Sorry for not jumping in earlier. I’ve developed the Strahler plugin and should be able to help. If I got it right, you need help concerning 1) Installation, 2) Batch processing and 3) Resolving closed loops the ramified structure.
@Bio7, @imagejan and @rimadoma already helped you with most of it, but just for thoroughness and future reference I will try to comment on those:
Strahler is distributed with the BAR suite of scripts. That’s why the easiest is to subscribe to the BAR update site. If I recall correctly this should be mentioned in the Installation sections of both the Strahler and BAR documentation pages. AnalyzeSkeleton (Analyze▷ Skeleton▷ Analyze Skeleton (2D/3D)…) and Skeletonize3D (Plugins▷ Skeleton▷ Skeletonize (2D/3D)…) are part of core Fiji.
Typically (and for highest flexibility) ImageJ plugins operate in single images with processing of multiple images being handled separately by ImageJ. As the vast majority of ImageJ plugins, Strahler is macro recordable. So the easiest way to process multiple images would be to:
- Start the Macro Recorder (Plugins▷ Macros▷ Record…)

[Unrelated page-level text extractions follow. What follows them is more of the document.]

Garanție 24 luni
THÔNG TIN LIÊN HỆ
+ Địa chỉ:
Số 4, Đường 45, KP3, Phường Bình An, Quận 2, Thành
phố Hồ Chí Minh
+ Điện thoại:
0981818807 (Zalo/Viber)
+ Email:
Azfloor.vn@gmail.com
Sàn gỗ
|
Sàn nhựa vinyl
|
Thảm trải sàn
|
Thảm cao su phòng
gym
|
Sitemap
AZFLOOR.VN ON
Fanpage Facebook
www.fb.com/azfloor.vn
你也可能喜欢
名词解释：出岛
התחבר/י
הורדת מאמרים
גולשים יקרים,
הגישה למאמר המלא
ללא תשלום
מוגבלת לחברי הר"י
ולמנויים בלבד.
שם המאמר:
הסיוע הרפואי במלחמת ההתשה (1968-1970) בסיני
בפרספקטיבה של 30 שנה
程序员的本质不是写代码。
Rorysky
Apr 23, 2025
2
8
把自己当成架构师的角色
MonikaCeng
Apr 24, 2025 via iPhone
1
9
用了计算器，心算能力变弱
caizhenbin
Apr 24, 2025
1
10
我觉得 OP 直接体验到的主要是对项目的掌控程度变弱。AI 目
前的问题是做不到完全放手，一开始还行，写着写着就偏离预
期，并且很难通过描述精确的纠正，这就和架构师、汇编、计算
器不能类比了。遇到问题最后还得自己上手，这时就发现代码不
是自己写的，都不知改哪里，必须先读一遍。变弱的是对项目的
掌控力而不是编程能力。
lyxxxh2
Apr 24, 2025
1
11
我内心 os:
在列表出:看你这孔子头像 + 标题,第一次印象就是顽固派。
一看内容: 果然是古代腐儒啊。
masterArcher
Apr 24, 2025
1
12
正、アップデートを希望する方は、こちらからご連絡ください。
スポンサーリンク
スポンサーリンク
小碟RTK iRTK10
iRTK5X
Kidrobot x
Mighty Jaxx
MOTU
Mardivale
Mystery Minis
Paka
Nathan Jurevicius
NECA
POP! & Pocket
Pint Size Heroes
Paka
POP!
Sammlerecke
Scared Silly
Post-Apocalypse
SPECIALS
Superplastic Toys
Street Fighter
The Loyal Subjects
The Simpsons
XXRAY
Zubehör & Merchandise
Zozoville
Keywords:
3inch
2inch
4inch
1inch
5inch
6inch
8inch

- Run BAR▷ Morphometry▷ Strahler Analysis on the first image
- Copy the resulting line into the Batch Processing dialog (Process▷ Batch▷ Macro…). The recorded line would look something like it:
run("Strahler Analysis", "max.=10 infer ignore method=[shortest branch] display_iteration show");
If needed, you could also use some of BAR’s Batch_Processors. But in either case I’d explore first the procedure in a couple of images after reading the pages mentioned above. Any of us will be able to help you with this automation, but we will sure be more effective if you first give it a try.
In short: The plugin cannot process skeletons containing closed loops. You have several options to resolve such loops, including some sophisticated ones that will use the original (pre-thinned) image to determine the best way to open up loops in the structure. Rationale and details are explained in both the Strahler and AnalyzeSkeleton documentation (the core functionality of Strahler is provided by AnalyzeSkeleton, so all the information you need will always be in either documentation page). NB: Strahler will automatically disable loop-resolving options that cannot be applied to your image. E.g.: If the original grayscale image of the structure is not available, Intensity-based options will not be available.
Since your coral is a somewhat polarized structure, I wanted to mention that you will probably be interested in determining the root of the coral, as described in Root Detection (NB: There have been some recent improvements in root detection that are not yet documented). For this to work you will have to mark the root of your corals with a rectangular ROI, as mentioned in the documentation. This option is also compatible with batch processing as long as you save your images as .tiff, since the ROI will be saved in the image header and retrieved at startup by ImageJ.
On a slightly different note, I wanted to mention that you could also complement your analysis using Sholl.